Com a retomada no País da atividade microeletrônica, o CPqD está também voltando a esta atividade. Não esquecer que, hoje, os equipamentos são majoritariamente plataformas de hardware com software e seus sofisticados algoritmos. O CPqD tem competência e a está aumentando nessa área.
Por outro lado, os sistemas de altíssima velocidade, acima de 100 Gigabit/s, apresentam uma eletrônica especial. Pela tendência mundial, os fabricantes e desenvolvedores de tais sistemas de alta velocidade produzirem componentes para si. O CPqD está atuando no sentido de desenvover componentes de altíssima velocidade – envolvendo desafios no hedge de complexas tecnologias – para prover a equipamentos comercias.
E o efeito China preocupa?
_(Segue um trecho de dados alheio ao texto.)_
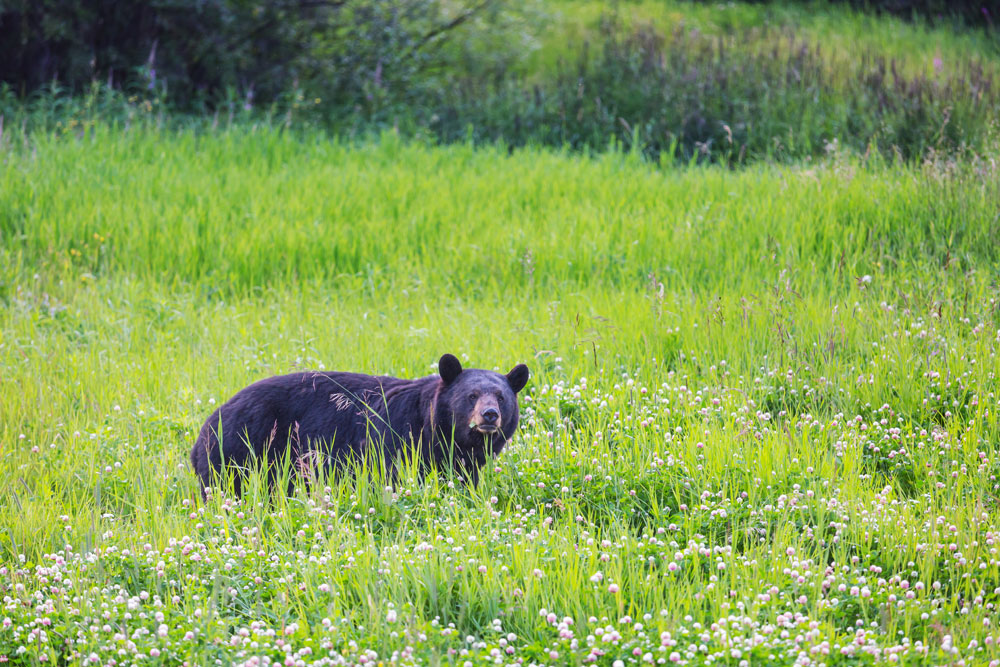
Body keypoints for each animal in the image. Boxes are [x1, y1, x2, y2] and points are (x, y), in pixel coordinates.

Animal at [189, 352, 532, 498]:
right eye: (471, 395)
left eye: (501, 397)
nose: (489, 415)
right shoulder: (394, 440)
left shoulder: (463, 462)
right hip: (238, 451)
Hélio Graciosa fez um apelo à memória, num momento de conversa informal do encontro: “há cerca de 20 anos, Brasil e China estavam, mais ou menos, no mesmo patamar de desenvolvimento de TICs. Recentemente, visitei a China. Lá não há apenas um CPqD e sim 16!”. E qual a chave do sucesso? “É preciso ter persistência, persistência e mais persistência. Não se pode começar algo e abandoná-lo no meio do caminho”.
Os 35 anos do CPqD
Sobre os 35 anos do CPqD, esclareceu Hélio Graciosa que a entidade, criada em 1976, quando era do Sistema Telebrás, festejava o aniversário em 9 de novembro juntamente com o da Telebrás, originada em 1972. Ao se tornar com a privatização uma fundação, a diretoria do CPqD decidiu por bem comemorar seu aniversário tomando como referência o dia que a diretoria da Telebrás resolveu criar o CPqD.
Esta data não deve ser confundida com o dia em que o presidente Ernesto Geisel, baseado em exposição de motivos do então ministro das Comunicações Euclides Quandt de Oliveira “autorizou a criação do CPqD, na estrutura da Telebrás”, a exemplo do Centro de Pesquisa e Desenvolvimento (Cenpes), criado em 1968 e integrado a Petrobras.
A proposta inicial do ministro Quandt de Oliveira era ter um CPqD autônomo, a exemplo do Centro de Pesquisa de Energia Elétrica (Cepel), criado em 1974 e ligado à Eletrobrás, cujas origens remontam a 1954.
No dia 31 de agosto de 1976, foi decidido pela diretoria da Telebrás a criação do CPqD, data em que este ano serão comemorados os 35 anos da entidade. A atual instalação do campus do CPqD se encontra num terreno adquirido para tal, em junho de 1980.
O Centro de Pesquisa e Desenvolvimento da Telebrás funcionou, inicialmente, num escritório no centro daquela cidade paulista, depois nas instalações da Embratel, e se expandiu para ficar em cinco lugares, antes de se instalar no atual campus. O Polis – polo de tecnologia em Campinas, onde fica o CPqD –, tem 360 mil m2 com 55 mil m2 de área construída. Fica localizado no quilômetro 118,5 da Rodovia (SP-340) Campinas – Mogi mirim.
Para celebrar os 35 anos, dentre várias atividades, haverá comemoração interna no CPqD, com entrega de medalhas para quem completou 10, 20, 25 e 30 anos de atividades no centro. Outras homenagens pelos 35 anos do CPqD estão previstas.